Lydon, John: No Irish, no blacks, no dogs

Man muß ihn ja nicht mögen, den ehemaligen Frontmann und Kopf der Punk-Heroen THE SEX PISTOLS. Johnny Rotten alias John Lydon war (und ist?) ein irischer Dickschädel, ein Exzentriker, ein Zyniker, ein Fiesling, das weiß er selbst. Daß eine stinknormale Künstler- bzw. Band-Bio von ihm nicht zu erwarten war, dürfte klar sein. Er orientiert sich zwar grob an einer einigermaßen chronologischen Darstellung seines Lebens, aber ansonsten geht’s formal schon drunter und drüber.

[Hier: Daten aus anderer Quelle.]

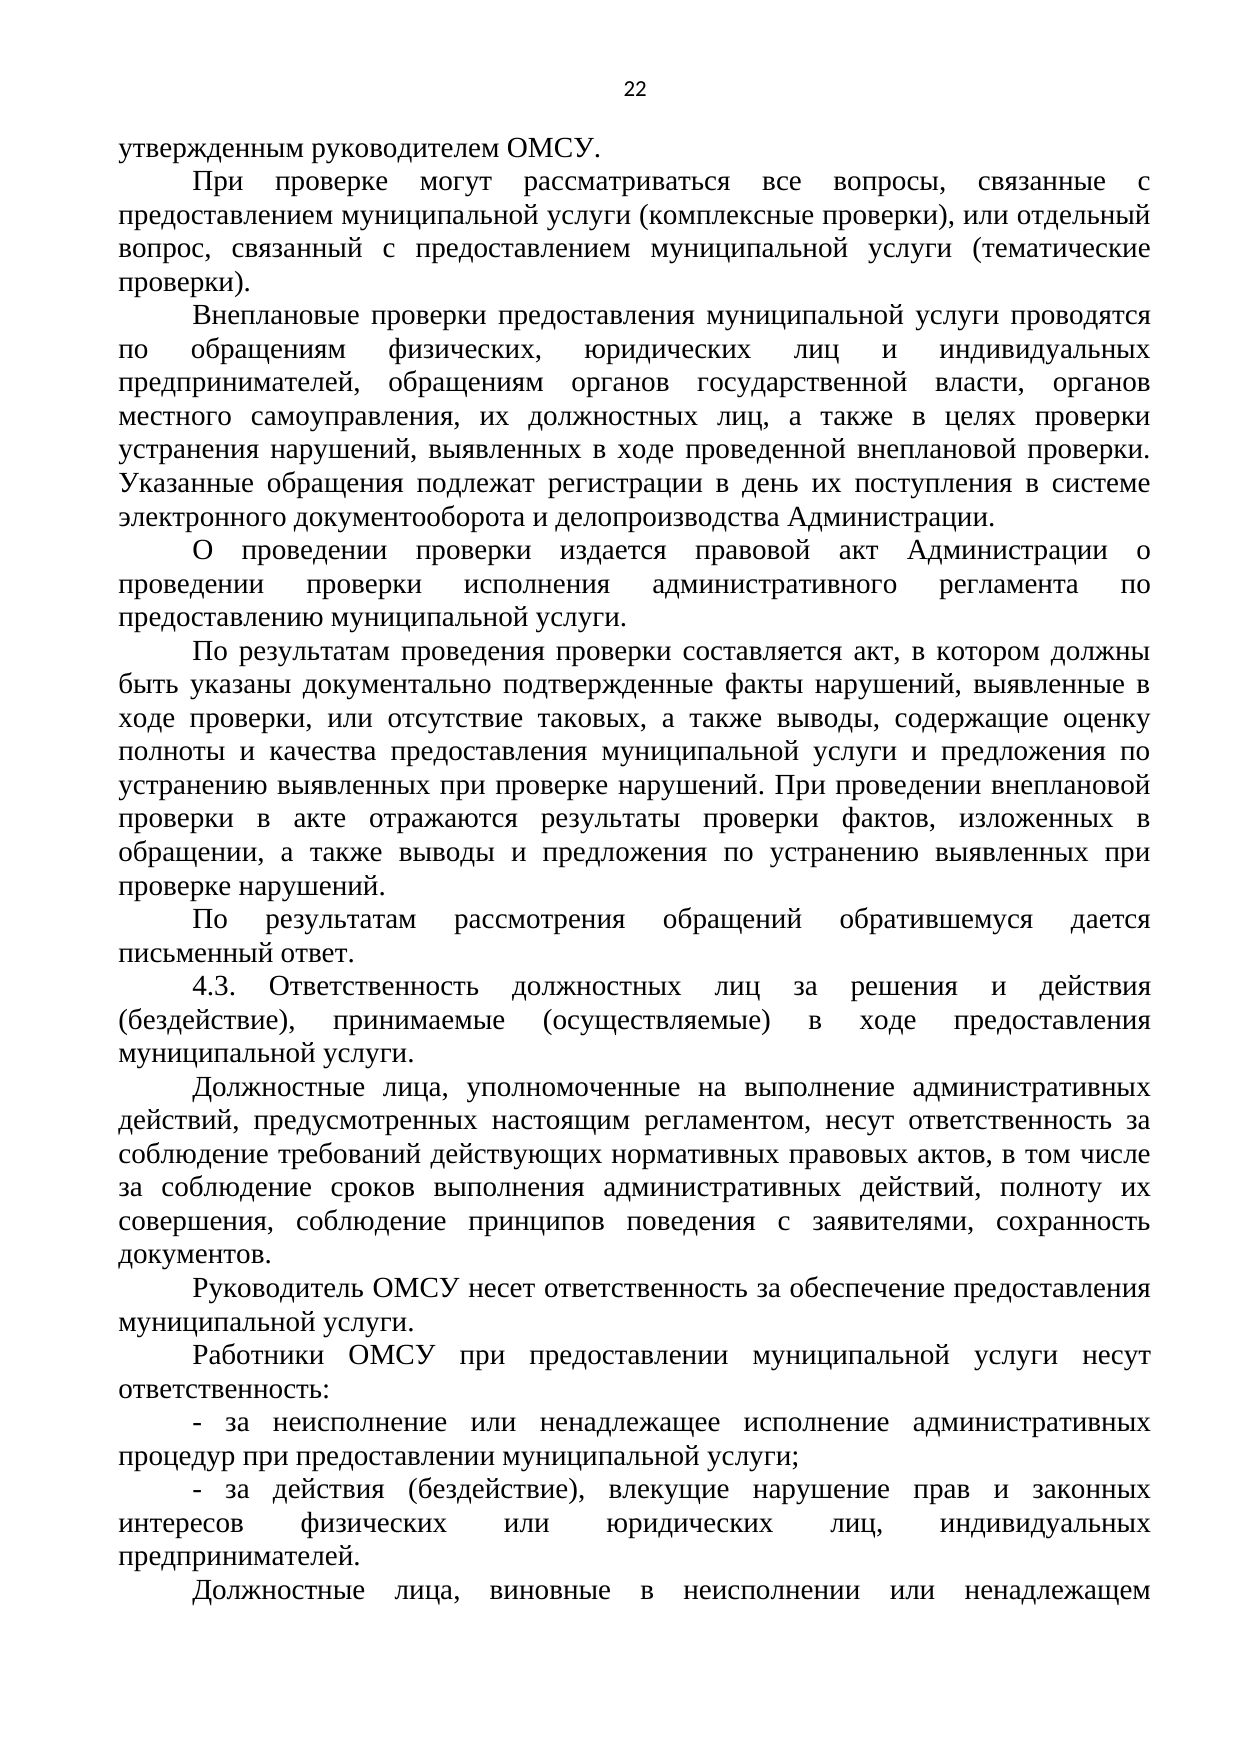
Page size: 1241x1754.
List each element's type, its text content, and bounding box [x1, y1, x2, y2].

text 4.3. Ответственность должностных лиц за решения и действия (бездействие), принимаемые (осуществляемые) в ходе предоставления муниципальной услуги. [118, 968, 1152, 1069]
text Должностные лица, уполномоченные на выполнение административных действий, предусмотренных настоящим регламентом, несут ответственность за соблюдение требований действующих нормативных правовых актов, в том числе за соблюдение сроков выполнения административных действий, полноту их совершения, соблюдение принципов поведения с заявителями, сохранность документов. [118, 1069, 1152, 1270]
text Внеплановые проверки предоставления муниципальной услуги проводятся по обращениям физических, юридических лиц и индивидуальных предпринимателей, обращениям органов государственной власти, органов местного самоуправления, их должностных лиц, а также в целях проверки устранения нарушений, выявленных в ходе проведенной внеплановой проверки. Указанные обращения подлежат регистрации в день их поступления в системе электронного документооборота и делопроизводства Администрации. [118, 297, 1152, 532]
text - за неисполнение или ненадлежащее исполнение административных процедур при предоставлении муниципальной услуги; [118, 1404, 1152, 1471]
text По результатам проведения проверки составляется акт, в котором должны быть указаны документально подтвержденные факты нарушений, выявленные в ходе проверки, или отсутствие таковых, а также выводы, содержащие оценку полноты и качества предоставления муниципальной услуги и предложения по устранению выявленных при проверке нарушений. При проведении внеплановой проверки в акте отражаются результаты проверки фактов, изложенных в обращении, а также выводы и предложения по устранению выявленных при проверке нарушений. [118, 633, 1152, 901]
text По результатам рассмотрения обращений обратившемуся дается письменный ответ. [118, 901, 1152, 968]
text При проверке могут рассматриваться все вопросы, связанные с предоставлением муниципальной услуги (комплексные проверки), или отдельный вопрос, связанный с предоставлением муниципальной услуги (тематические проверки). [118, 163, 1152, 297]
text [118, 1572, 1152, 1606]
text О проведении проверки издается правовой акт Администрации о проведении проверки исполнения административного регламента по предоставлению муниципальной услуги. [118, 532, 1152, 633]
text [118, 130, 1152, 163]
text - за действия (бездействие), влекущие нарушение прав и законных интересов физических или юридических лиц, индивидуальных предпринимателей. [118, 1471, 1152, 1572]
text Работники ОМСУ при предоставлении муниципальной услуги несут ответственность: [118, 1337, 1152, 1404]
text Руководитель ОМСУ несет ответственность за обеспечение предоставления муниципальной услуги. [118, 1270, 1152, 1337]
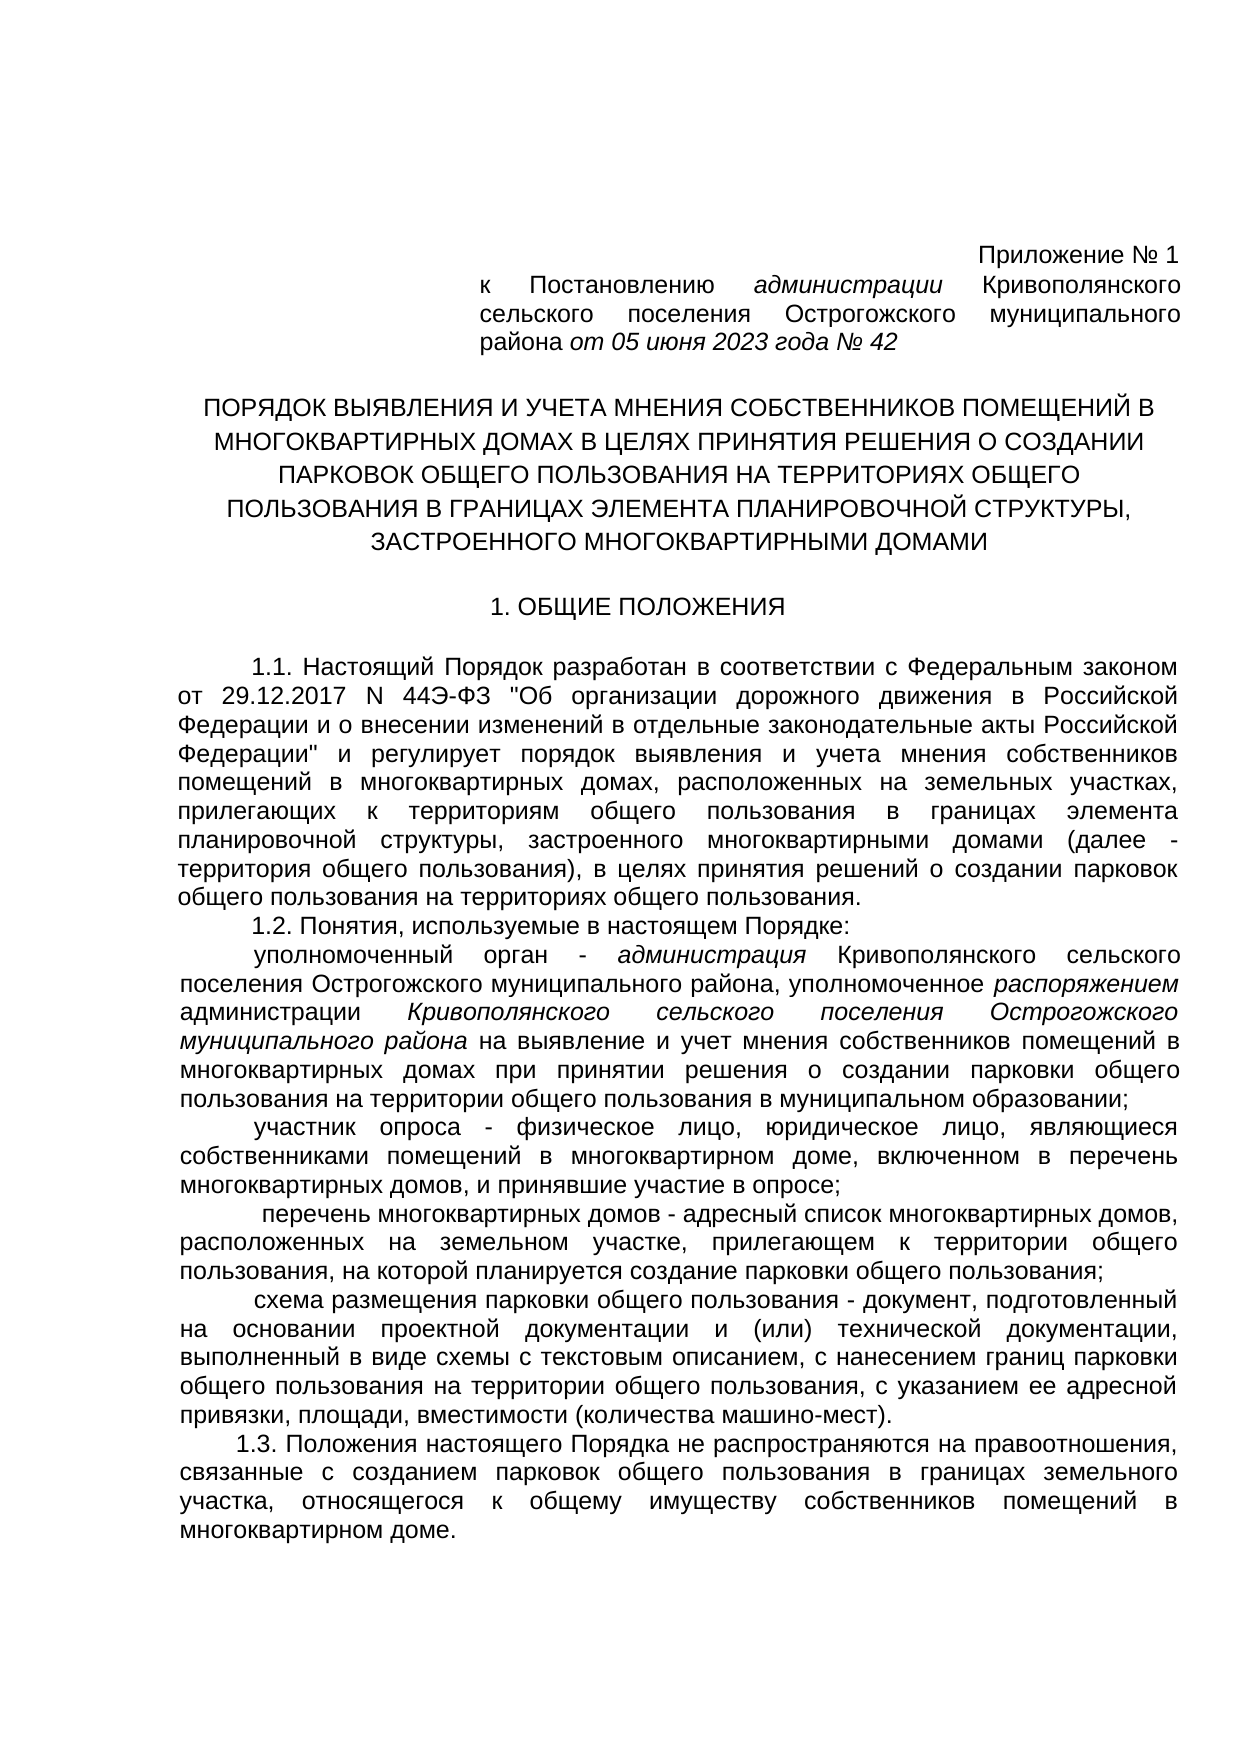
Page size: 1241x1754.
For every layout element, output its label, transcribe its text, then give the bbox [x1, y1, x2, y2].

Lydon erzählt von seiner Kindheit, die er in armen Verhältnissen im Londoner Osten mit drei weiteren Brüdern verlebte. Von seinem Vater, einem Bohrinselarbeiter, Kranführer und Lastwagenfahrer, erbte er wohl seine „direkte“ Art: Bei etwaigen Konflikten nicht lange überlegen oder reden, sondern einfach feste druff!

Lydons sensible Ader hingegen dürfte von der 1979 verstorbenen Mutter herrühren, zu der er eine sehr enge Bindung hatte. Während seiner phänomenalen PISTOLS-Erfolgsphase rief er sie angeblich täglich an, und zur Chaos-Tour durch die USA durfte sie ihn auch – ganz spontan – begleiten.

Lydons Jugenderinnerungen und Kommentare zur Bandgeschichte – wie zu erwarten bissig-ironisch und derb formuliert – sind eindeutig und direkt; differenziertes Analysieren ist ihm fremd. Prakisch alle Band-„Kollegen“ und Business-Partner beschreibt er als dumme Arschlöcher: z. B. den spinnerten Egomanen Malcolm McLaren, die doofen Mitläufer Paul Cook (PISTOLS-Drummer) und Steve Jones (PISTOLS-Gitarrist), das harmoniesüchtige Weichei Glen Matlock (1. PISTOLS-Bassist), dessen Begeisterung für die SMALL FACES u. a. Sixties-Bands er nicht nachvollziehen konnte. Relativ gut kommt der naive, selbstverliebte Sid Vicious (2. PISTOLS-Bassist) weg, den seines Erachtens allein die „verfickte Schlampe“ Nancy Spungen auf dem Gewissen hat.

Immer wieder unterbrochen bzw. ergänzt werden seine Tiraden durch statements aus dem Freundeskreis: z. B. von Billy Idol, Chrissie Hynde, Julien Temple. Auch sein Vater, die ehrliche Haut, kommt zu Wort.Man erfährt jedenfalls ’ne Menge vom Geist jener wilden Jahre zwischen 1976 und 1979, vom Chaos, vom Drive, von der Power, die die erstarrte Musikszene und die verschlafene Jugend so nachhaltig aufmischte. Und die Übersetzung trägt maßgeblich dazu bei, dieses Gefühl von Freiheit und Abenteuer auch sprachlich nachzuempfinden.

Lydons Story ist eine spannende, packende „Leidensstory“, unverfroren, beleidigend, obszön, bisweilen urkomisch, und das Wichtigste: nie langweilig. Einziger Wermutstropfen: die armselige, fehlerhafte Diskographie.

Lydon, John:
Johnny Rotten: no Irish, no blacks, no dogs.
Mein Leben mit den SEX PISTOLS.
Die autorisierte Autobiographie
John Lydon mit Keith und Kent Zimmerman.
Aus dem Englischen.
St. Andrä-Wördern: Hannibal, 1995. 271 S. m. Abb. DM 45.